Book IV, Chapter VIII

It cannot be very difficult to determine who have been the contrivers of this whole mercantile system; not the consumers, we may believe, whose interest has been entirely neglected; but the producers, whose interests has been so carefully attended to; and among this later class our merchants and manufactures have been by far the principal architects. In the mercantile regulations, which have been taken notice of in this chapter, the interest of our manufacturers has been most peculiarly attended to; and the interest, not so much of the consumers, as that of some other sets of producers, has been sacrificed to it.

So. If you misrepresent my views, it is only by not going far enough. I do indeed mean, “If it is less expensive to manufacture batteries in Asia, then that is exactly what should be encouraged.”  Adam Smith agrees, and so should you if your objective is to rapidly increase market penetration of electric cars.

What you could be promoting to more effect is the manufacture of nuclear generating stations in order to “fuel” the many electric vehicles you see on the horizon. This could be done by petitioning the general government to get its regulatory house in order so that such plants may be constructed more quickly. (I suggest ‘Nucleus’ as a handle.)

Imagine the consumer anger if their new electric cars can only be charged on days matching the last number in their license plate – and certainly not at home. Imagine the objections of the Envirostatists if we have to build dozens of coal plants in short order. These are outcomes detrimental to the success of electric vehicles.

You mention that the general government wants to wean us from foreign oil. If this is true it represents nearly half-a-century of failed intervention and wasted treasure.

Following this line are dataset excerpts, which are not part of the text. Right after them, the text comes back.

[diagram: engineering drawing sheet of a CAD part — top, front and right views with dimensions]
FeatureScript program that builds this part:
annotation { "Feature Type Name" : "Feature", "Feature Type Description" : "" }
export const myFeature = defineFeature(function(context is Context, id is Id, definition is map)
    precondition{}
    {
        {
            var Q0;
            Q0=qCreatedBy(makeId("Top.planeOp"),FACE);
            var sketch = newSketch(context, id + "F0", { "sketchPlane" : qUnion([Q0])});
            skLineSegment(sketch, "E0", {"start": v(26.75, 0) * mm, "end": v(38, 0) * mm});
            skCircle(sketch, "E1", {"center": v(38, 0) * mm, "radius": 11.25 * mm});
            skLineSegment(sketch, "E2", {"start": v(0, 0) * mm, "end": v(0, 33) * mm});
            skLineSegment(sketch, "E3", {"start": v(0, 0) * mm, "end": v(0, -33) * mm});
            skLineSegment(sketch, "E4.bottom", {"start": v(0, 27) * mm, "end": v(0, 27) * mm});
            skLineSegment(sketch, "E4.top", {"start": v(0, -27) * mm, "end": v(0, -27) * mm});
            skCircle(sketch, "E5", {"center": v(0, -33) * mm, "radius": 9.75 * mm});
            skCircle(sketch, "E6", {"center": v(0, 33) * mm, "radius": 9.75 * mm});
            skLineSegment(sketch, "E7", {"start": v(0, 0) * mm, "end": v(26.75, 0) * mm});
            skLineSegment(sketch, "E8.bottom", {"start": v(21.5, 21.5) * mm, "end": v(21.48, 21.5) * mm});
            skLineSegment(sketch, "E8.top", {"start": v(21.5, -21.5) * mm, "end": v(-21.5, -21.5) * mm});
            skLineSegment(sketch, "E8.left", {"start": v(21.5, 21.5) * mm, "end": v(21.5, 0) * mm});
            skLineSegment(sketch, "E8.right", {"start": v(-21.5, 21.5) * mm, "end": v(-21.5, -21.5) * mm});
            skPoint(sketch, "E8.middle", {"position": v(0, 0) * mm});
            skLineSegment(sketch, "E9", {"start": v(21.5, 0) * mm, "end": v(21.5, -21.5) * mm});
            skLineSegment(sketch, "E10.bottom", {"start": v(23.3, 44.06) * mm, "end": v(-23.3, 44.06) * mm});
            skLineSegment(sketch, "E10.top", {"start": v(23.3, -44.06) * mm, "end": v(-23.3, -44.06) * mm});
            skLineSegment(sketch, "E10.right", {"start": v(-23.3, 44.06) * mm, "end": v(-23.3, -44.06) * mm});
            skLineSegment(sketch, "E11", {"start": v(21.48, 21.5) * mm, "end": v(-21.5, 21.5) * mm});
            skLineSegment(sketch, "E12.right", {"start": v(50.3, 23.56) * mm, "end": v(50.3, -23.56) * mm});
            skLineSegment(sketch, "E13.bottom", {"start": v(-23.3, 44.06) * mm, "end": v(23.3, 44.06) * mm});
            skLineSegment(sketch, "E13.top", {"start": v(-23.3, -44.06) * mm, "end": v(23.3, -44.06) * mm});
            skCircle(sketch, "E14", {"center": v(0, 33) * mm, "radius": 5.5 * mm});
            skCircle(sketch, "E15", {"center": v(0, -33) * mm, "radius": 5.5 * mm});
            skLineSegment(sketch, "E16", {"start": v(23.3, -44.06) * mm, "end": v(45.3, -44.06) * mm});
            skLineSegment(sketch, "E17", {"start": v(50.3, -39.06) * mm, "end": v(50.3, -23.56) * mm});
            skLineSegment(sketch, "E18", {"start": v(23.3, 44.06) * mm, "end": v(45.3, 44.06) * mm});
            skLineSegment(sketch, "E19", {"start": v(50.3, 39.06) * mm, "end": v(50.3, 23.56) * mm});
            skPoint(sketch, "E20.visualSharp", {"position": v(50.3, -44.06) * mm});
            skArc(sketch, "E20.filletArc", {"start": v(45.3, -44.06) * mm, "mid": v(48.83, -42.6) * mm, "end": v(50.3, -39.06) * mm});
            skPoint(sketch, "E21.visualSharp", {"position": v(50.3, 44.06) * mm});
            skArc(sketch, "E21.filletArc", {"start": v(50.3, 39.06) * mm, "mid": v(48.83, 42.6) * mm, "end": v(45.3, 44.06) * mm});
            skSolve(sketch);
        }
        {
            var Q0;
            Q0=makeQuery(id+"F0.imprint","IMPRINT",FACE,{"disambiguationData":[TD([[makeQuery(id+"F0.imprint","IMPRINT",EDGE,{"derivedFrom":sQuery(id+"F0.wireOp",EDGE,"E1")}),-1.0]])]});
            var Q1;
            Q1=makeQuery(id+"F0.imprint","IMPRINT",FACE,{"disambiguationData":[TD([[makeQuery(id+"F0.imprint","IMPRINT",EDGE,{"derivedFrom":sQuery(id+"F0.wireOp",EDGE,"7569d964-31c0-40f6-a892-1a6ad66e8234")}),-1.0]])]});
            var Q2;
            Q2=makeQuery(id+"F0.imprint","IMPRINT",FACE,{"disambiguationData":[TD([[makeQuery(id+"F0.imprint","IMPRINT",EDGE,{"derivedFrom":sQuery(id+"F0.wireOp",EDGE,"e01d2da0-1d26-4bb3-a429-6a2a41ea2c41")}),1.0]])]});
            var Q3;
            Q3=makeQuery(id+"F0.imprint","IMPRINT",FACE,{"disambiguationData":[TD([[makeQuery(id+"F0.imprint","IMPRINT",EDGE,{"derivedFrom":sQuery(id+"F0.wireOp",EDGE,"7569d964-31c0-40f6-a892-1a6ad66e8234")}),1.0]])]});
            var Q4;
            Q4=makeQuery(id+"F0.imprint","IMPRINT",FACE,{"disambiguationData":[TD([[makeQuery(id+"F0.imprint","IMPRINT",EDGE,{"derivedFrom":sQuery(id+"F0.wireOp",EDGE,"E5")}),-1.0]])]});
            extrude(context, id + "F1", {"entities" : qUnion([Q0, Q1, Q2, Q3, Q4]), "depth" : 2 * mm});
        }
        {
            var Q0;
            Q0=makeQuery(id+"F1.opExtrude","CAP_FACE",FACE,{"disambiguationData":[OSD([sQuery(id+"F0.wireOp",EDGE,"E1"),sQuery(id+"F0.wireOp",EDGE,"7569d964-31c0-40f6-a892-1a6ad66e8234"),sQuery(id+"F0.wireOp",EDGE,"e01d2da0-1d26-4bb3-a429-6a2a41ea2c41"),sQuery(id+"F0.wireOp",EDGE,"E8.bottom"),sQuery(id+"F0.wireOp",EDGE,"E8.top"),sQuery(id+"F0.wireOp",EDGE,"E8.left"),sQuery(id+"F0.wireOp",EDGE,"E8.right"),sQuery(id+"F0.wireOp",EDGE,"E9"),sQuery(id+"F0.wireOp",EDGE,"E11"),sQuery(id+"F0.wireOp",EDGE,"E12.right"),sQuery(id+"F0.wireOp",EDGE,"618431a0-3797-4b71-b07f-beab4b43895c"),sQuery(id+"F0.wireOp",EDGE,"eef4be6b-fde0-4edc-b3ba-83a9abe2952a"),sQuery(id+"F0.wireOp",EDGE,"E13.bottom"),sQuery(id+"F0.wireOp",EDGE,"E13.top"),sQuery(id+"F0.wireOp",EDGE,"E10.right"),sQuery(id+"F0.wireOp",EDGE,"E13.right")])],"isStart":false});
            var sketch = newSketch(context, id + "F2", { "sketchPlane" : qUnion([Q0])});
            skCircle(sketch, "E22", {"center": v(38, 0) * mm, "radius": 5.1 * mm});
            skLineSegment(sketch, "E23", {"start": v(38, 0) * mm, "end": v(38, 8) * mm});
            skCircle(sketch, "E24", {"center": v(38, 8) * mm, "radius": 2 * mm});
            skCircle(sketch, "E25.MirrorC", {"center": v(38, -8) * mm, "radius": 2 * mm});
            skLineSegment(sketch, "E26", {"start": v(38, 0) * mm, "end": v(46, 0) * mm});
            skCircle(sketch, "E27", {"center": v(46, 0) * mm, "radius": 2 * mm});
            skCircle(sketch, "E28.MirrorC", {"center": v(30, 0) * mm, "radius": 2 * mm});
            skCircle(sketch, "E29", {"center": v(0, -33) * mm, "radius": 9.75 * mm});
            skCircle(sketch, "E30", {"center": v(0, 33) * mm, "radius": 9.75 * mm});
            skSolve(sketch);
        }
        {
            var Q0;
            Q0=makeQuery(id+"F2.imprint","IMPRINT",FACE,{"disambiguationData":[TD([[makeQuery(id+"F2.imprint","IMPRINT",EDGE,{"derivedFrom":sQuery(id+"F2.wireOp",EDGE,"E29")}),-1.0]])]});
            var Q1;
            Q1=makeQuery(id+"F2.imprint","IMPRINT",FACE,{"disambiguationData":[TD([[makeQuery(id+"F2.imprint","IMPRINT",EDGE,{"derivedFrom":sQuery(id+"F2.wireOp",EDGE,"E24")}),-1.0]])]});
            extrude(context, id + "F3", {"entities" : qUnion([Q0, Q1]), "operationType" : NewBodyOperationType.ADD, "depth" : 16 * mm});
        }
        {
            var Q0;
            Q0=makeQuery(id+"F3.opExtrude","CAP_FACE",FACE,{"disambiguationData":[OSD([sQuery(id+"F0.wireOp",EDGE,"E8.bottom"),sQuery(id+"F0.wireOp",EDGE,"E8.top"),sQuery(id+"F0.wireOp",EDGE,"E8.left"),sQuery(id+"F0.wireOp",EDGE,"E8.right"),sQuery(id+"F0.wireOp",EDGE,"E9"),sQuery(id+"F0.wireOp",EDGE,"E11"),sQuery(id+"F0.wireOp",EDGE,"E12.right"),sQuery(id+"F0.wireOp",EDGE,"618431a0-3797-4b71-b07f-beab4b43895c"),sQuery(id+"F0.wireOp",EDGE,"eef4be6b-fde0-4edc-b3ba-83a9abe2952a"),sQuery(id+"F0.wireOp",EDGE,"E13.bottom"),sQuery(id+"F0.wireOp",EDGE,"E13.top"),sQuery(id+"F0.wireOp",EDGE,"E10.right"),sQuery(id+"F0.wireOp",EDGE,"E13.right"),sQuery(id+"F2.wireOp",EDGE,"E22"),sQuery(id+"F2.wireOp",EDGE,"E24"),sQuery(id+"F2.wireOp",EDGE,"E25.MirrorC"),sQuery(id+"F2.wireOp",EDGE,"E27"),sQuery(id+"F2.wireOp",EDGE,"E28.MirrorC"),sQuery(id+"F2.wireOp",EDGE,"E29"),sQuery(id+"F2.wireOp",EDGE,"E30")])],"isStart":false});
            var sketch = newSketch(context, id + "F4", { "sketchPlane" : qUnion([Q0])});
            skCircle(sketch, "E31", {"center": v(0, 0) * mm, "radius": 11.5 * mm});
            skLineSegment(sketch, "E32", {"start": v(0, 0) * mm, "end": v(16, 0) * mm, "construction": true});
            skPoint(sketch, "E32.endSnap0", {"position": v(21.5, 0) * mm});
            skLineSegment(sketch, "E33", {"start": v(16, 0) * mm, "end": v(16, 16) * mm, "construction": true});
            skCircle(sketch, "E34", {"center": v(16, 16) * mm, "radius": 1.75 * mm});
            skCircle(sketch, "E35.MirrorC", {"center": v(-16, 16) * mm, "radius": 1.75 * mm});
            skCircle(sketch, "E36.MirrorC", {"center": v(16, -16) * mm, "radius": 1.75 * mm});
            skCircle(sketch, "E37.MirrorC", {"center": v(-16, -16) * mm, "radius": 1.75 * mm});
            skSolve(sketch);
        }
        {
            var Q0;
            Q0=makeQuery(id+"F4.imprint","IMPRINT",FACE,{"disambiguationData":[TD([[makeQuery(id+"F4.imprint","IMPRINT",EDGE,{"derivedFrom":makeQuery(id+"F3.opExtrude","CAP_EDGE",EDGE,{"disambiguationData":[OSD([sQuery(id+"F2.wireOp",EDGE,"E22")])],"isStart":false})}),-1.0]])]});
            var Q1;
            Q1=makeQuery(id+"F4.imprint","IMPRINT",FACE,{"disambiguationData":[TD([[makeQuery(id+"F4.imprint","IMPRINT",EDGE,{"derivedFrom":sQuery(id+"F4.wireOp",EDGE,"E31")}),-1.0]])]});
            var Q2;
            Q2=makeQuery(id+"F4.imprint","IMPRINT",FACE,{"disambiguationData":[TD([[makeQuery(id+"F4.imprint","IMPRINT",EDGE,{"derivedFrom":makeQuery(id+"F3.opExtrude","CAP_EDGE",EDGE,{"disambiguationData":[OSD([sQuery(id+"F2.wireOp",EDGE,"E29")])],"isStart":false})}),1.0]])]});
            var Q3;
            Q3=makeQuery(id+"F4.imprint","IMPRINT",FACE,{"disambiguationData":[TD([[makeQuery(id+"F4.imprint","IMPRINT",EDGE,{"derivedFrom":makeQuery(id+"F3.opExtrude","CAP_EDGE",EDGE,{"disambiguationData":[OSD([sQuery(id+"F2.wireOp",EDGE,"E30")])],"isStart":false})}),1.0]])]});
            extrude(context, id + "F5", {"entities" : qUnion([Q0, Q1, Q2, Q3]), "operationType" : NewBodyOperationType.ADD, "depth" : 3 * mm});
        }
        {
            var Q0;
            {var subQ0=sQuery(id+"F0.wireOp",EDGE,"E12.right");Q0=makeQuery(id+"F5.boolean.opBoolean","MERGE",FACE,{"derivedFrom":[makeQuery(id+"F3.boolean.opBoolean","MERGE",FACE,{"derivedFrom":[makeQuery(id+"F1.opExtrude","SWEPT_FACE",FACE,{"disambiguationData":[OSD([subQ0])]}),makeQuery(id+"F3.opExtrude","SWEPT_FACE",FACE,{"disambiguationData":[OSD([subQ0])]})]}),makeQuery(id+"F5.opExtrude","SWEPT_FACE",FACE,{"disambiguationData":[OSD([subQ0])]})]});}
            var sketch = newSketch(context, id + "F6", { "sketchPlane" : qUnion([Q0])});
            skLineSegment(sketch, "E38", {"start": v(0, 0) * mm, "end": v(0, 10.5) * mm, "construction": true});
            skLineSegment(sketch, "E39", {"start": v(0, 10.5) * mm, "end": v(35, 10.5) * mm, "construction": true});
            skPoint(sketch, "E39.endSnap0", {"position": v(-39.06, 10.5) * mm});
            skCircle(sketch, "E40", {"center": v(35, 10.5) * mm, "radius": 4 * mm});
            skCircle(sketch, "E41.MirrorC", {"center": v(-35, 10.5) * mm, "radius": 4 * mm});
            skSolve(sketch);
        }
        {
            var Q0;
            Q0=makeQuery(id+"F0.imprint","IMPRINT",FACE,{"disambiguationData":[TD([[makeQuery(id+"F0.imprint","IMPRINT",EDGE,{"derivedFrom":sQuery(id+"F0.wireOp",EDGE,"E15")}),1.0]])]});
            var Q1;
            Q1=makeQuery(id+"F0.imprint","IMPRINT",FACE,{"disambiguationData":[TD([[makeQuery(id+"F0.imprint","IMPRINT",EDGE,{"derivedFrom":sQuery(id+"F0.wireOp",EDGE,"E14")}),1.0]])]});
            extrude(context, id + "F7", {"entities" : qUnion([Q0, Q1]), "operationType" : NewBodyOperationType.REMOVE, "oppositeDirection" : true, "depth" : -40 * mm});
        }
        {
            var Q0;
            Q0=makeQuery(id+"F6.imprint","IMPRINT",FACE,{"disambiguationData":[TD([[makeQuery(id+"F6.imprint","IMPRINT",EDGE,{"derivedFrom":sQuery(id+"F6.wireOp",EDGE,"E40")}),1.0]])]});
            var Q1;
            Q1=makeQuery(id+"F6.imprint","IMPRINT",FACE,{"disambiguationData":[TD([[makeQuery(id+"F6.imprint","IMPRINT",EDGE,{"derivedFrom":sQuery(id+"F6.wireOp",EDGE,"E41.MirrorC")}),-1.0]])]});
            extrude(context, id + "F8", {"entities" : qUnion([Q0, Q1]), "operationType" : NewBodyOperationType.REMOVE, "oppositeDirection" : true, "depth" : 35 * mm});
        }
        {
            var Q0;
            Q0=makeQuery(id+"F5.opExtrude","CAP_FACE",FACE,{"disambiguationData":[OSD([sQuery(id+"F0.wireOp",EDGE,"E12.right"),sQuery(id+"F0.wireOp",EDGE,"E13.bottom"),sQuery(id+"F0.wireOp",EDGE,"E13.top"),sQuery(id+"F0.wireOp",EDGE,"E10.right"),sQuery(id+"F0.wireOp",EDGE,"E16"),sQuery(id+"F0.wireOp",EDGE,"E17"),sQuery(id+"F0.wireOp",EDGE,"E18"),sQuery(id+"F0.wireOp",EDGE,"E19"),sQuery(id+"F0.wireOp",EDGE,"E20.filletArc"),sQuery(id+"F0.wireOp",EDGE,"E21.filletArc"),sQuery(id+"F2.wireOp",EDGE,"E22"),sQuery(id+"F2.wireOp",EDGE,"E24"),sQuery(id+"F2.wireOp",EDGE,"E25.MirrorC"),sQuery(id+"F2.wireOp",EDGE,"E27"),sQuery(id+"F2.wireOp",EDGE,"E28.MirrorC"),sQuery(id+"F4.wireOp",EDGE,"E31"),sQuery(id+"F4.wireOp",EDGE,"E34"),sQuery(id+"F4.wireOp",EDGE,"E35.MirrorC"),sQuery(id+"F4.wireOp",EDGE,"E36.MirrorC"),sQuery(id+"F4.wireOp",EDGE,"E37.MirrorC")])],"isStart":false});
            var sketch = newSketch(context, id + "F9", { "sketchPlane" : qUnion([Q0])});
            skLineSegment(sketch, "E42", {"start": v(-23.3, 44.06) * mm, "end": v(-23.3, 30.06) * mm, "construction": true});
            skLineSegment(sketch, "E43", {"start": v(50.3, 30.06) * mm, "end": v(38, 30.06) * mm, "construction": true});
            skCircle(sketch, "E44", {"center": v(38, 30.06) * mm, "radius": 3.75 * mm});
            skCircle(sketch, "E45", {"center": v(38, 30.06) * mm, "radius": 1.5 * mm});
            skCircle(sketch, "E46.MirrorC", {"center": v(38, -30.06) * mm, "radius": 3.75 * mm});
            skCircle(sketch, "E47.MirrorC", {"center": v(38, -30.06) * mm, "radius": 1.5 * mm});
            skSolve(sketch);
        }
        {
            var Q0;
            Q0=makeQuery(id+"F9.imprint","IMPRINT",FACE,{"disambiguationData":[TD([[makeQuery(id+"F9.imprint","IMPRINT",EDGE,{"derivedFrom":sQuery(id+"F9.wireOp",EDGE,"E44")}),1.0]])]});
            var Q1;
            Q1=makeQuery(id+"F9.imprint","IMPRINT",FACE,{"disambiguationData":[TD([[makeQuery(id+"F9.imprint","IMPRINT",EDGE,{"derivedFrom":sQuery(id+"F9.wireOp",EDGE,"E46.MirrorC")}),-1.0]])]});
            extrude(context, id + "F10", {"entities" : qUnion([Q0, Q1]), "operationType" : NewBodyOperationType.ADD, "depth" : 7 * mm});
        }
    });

If this were true we’d be drilling in ANWR and off the coasts of Lake Michigan and Florida, and the regulations for extraction of natural gas from shale deposits would be far less onerous. Your faith in government is, to be charitable, misplaced.

Remember Jimmy Carter’s Synfuels Corporation? Congress killed it in 1986 after it consumed several billion dollars in order to produce nothing. This wasteful agency lasted only (?) 6 years, but Carter’s legacylation still costs us a billion a year in tax credits.

You appear to imagine that union labor in Michigan can contribute to your goal even though only “tax breaks made it economically competitive”. In perpetuity? We already have more than sufficient evidence that this is not a realistic expectation.

You seem to understand that A123 has been involved with government in a dance of extortion and bribery wherein the moral questions are sufficiently, and intentionally, confused so as to excuse both parties from public approbation. This sleight is accomplished via the euphemism “public funding.”

If Michigan actually has a “strong interest” in creating jobs, it should let the jobs be created. That is, it should pass right to work legislation, eliminate corporate income tax and cease picking loser after loser.  You might have at least a pragmatic point if a “winner” had ever been selected.  But there’s no example.  Let’s take subsidies for the film industry…  Sorry, I digress.

Charged against Michigan in the area of “encourag[ing] development of alternate energy,” must be the twin debacles of ethanol (local and national bankruptcies abound, while we continue to apply devastating tariffs on Brazilian ethanol) and windmill manufacturing (which represents nothing not easily duplicated at lower cost by those pesky Asians).

So, in the case of batteries, I would like you to tell me how the short-sale of capital to Asian lenders can permanently improve domestic labor prospects. In other words, is borrowing from China to temporarily fund US jobs a good idea? If so, is the assertion that it is a good idea because these are “technology” jobs in a world where technologies are frequently outmoded? Please include your detailed thoughts on this Mackinac Center for Public Policy analysis when replying.

The non-ideal global economy could move closer to the ideal global economy if the government would cease to line the pockets of corporatists at the behest of their lobbyists.

So I, for one, do fault them for that.